THREE WHALE SHIP STRIKES REPORTED LAST MONTH

In the past few weeks, three ships have struck whales along the eastern seaboard. The usual rate of whale strikes by ships is about one every three months, not three whales in one month. Two sei (say) whales and a fin whale were struck this past month. A cruise ship heading for New York struck and killed a whale and dragged it into the Hudson River without realizing it until it reached port. In a similar case, a sei whale was found dead after a container ship docked near Philadelphia. NOAA said there were no recent reported strikes of endangered North Atlantic right whales, but admitted there are so many more whales closer to shore because their food source is plentiful.
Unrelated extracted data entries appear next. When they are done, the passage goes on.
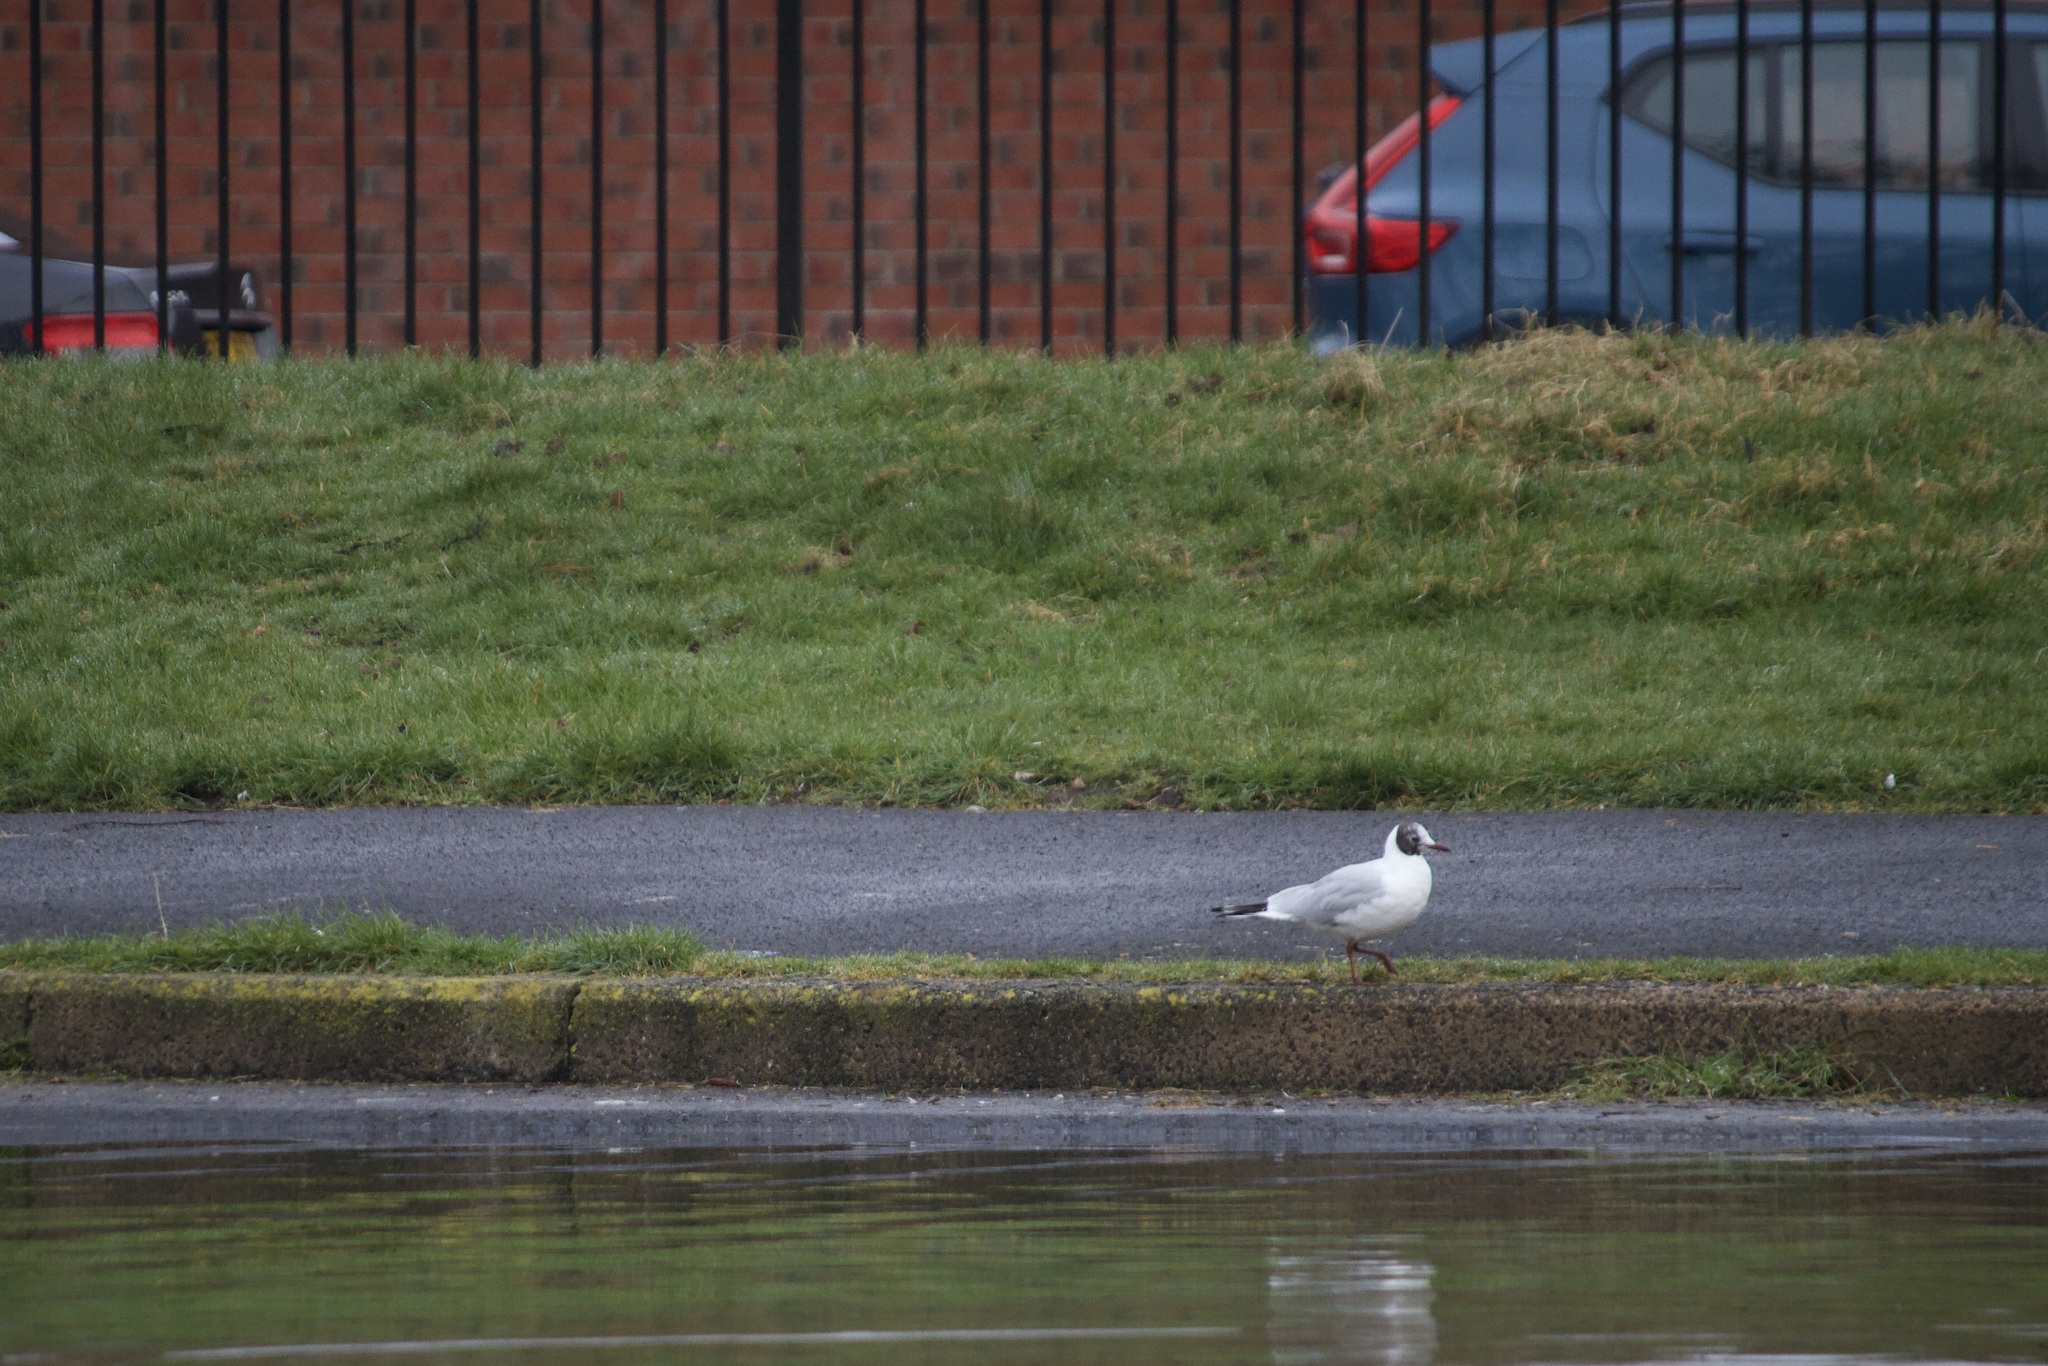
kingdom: Animalia
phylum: Chordata
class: Aves
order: Charadriiformes
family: Laridae
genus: Chroicocephalus
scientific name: Chroicocephalus ridibundus
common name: Black-headed gull
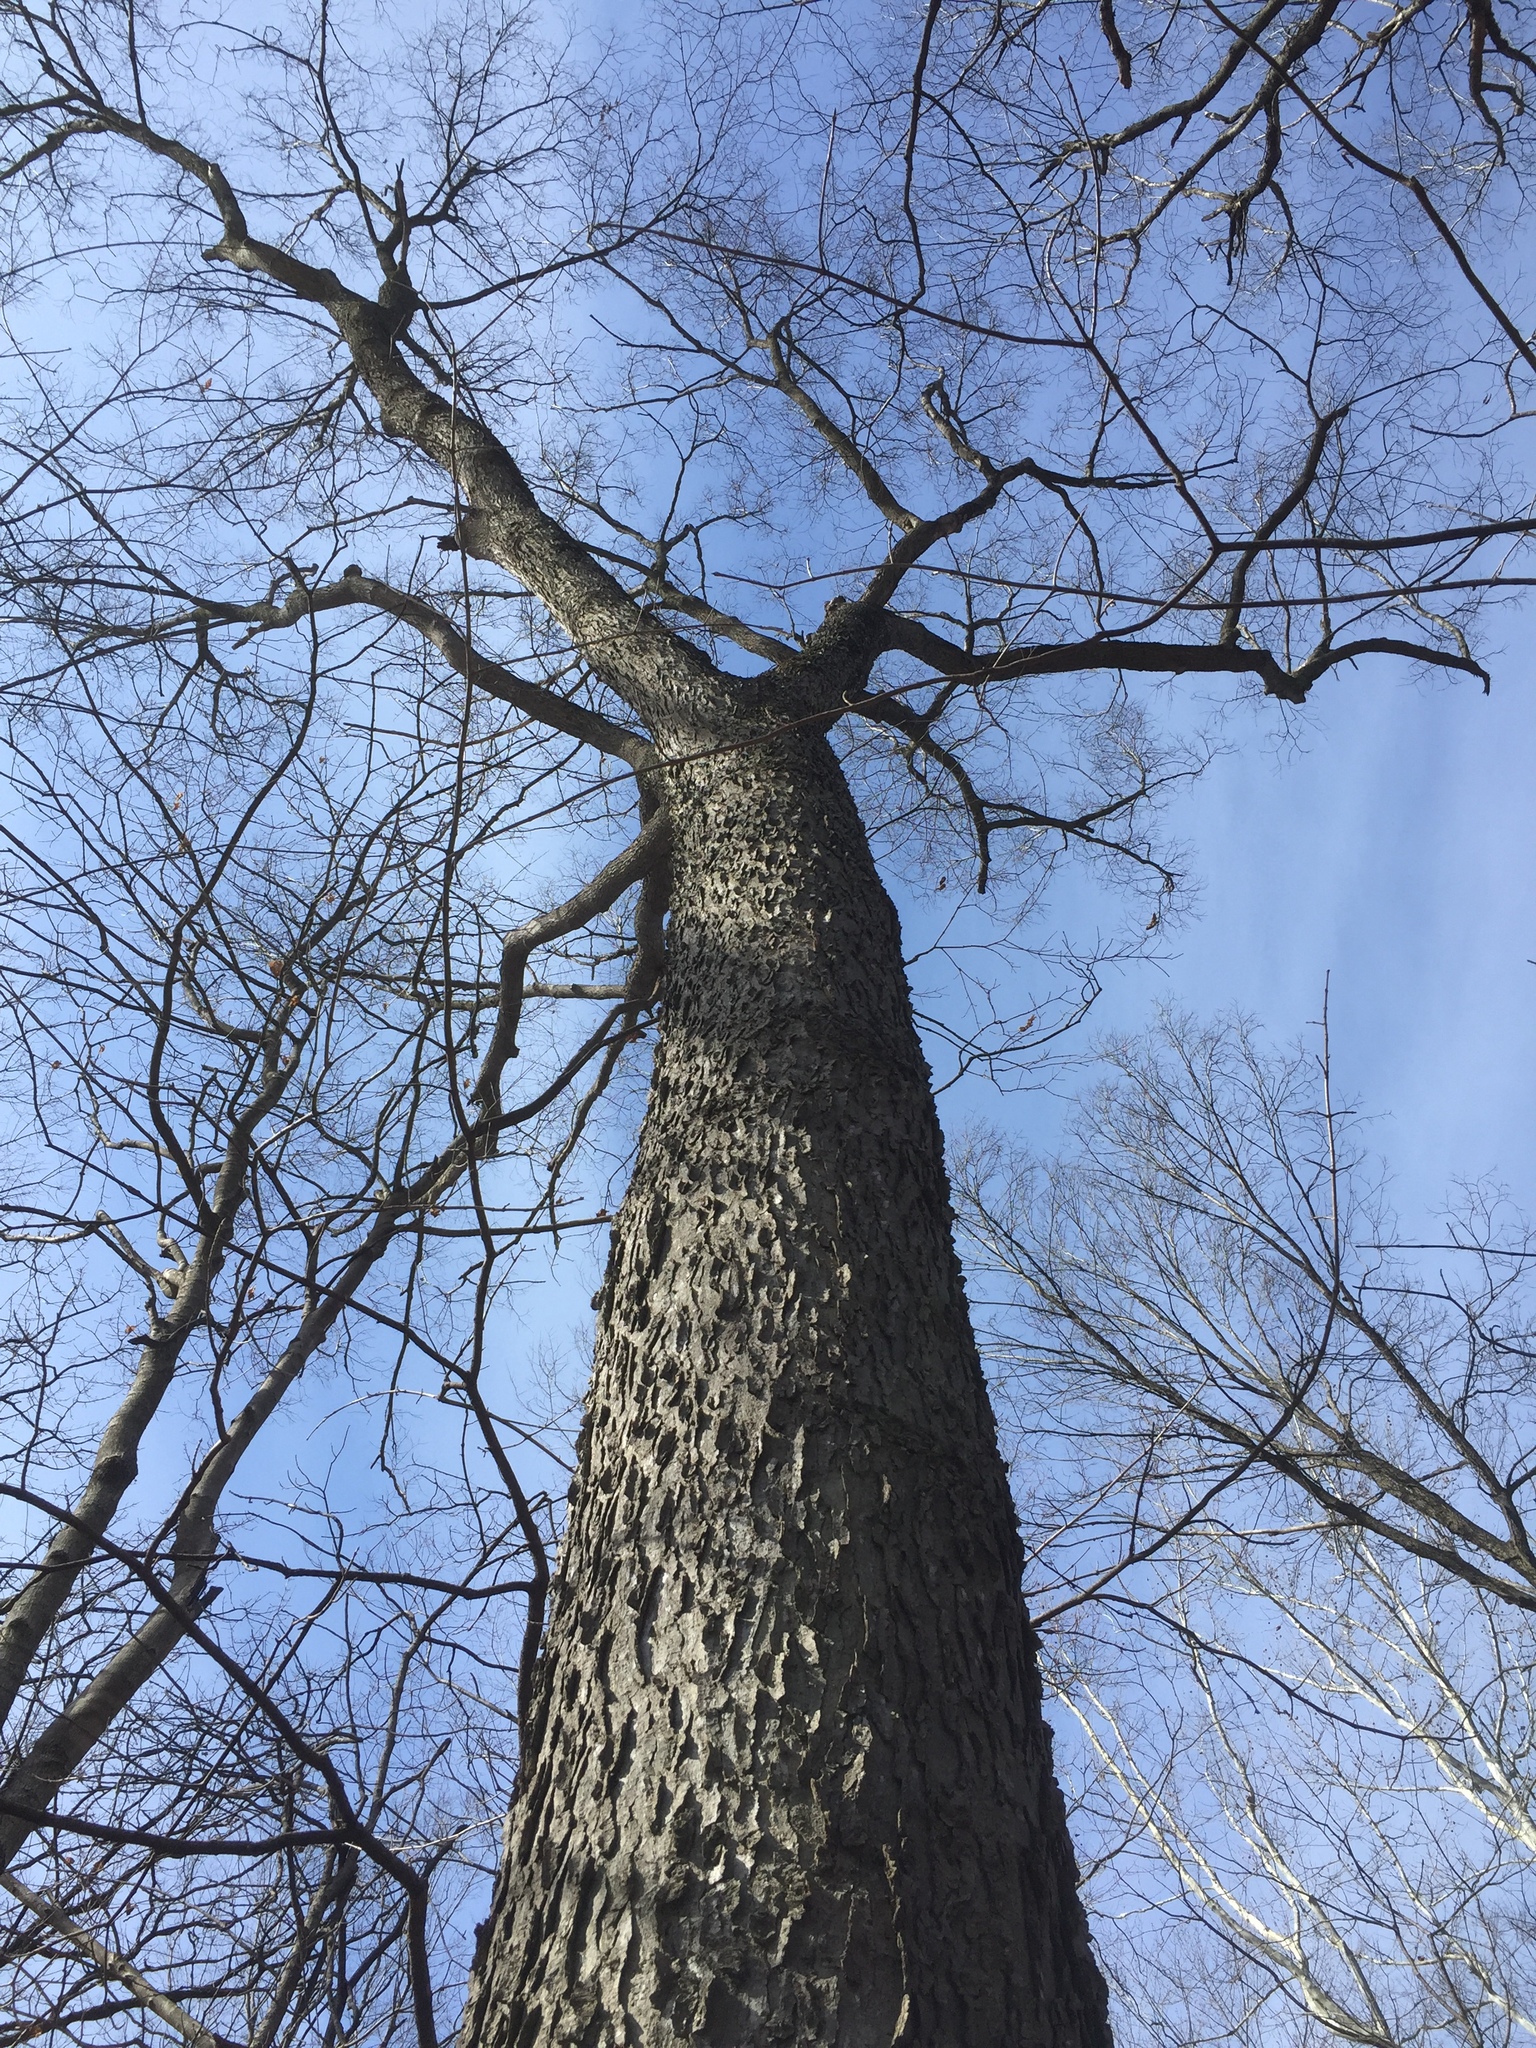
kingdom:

Therefore, NOAA issued an alert reminding mariners of a rule that requires vessels 65 feet or longer to travel at 10 knots or less in certain areas during certain seasons to protect the endangered North Atlantic right whales.

 

GOOGLE EXECUTIVE’S WIFE’S SAILBOAT BURNS AND SINKS

A 46 foot sailboat named Equus, belonging to the wife of Google executive chairman Eric Schmidt, caught fire and sank between Rhode Island and Cuttyhunk on Friday while on its way to Nantucket. Equus was a classic wooden sailboat and had been at a Rhode Island shipyard for work. Ms. Schmidt was not on board the boat. Crew members were picked up by another nearby boat. No injuries were reported. The cause of the fire is unknown.

 

COAST GUARD INSTALLS NEW COMMANDANT

Adm. Paul F. Zukunft assumed command as the 25th commandant of the Coast Guard, relieving Adm. Bob Papp during a military ceremony. The new commandant will work out of the Coast Guard Headquarters in Alameda, California, where he has served as the Coast Guard Pacific Area Commander since 2012. In that capacity, he was the operational commander for all Coast Guard missions from the Rocky Mountains west to the east coast of Africa. The Coast Guard is the largest component of the Department of Homeland Security, comprised of 41,700 active duty personnel and 7,800 reserve and 8,300 civilian personnel, as well as more 31,000 volunteer Coast Guard auxiliarists.

 

U.S. HAS LOWEST NUMBER OF BOATING FATALITIES IN 2013

The Coast Guard also released its annual boating accident statistics report. The total fatality count for 2013 was 560 deaths, the lowest number of fatalities on record. However, there was a 65% increase in boat propeller accidents compared to 2012. In 2013, there were 251 boat propeller accidents resulting in 309 injuries and 24 deaths.

 

KAYAKER RESCUED BY SAILBOAT CREW

Yesterday morning, a kayaker a mile off Falmouth Harbor had to be rescued by a passing sailboat. The man called the Coast Guard for help because he was too tired to paddle anymore, and didn’t think he could make it back to shore. A Coast Guard rescue vessel was launched from Station Woods Hole, but before they arrived, the crew on a passing sailboat helped the kayaker back to shore.

 

COAST GUARD AUXILIARY DONATES PFDs TO SEA TOW

And last on today’s nautical news, the Sea Tow Foundation proudly announced that the U.S. Coast Guard Auxiliary, Satuit Flotilla in Scituate, donated 24 life jackets to Sea Tow South Shore to help stock its existing Life Jacket Loaner stands. The new life jackets are available, free of charge. Captain Ethan Maass, owner of Sea Tow South Shore said, “This donation by the Coast Guard Auxiliary will help ensure that boaters around the South Shore area will be safer on the water. The Sea Tow Foundation has been able to provide over 22,000 life jackets to recreational boaters since 2008 thanks to generous groups like the Coast Guard Auxiliary.” That’s this week’s nautical news, but before we go to break, I did see a fashionable young woman asking for one of those teeny inflatable life jackets to match her bikini.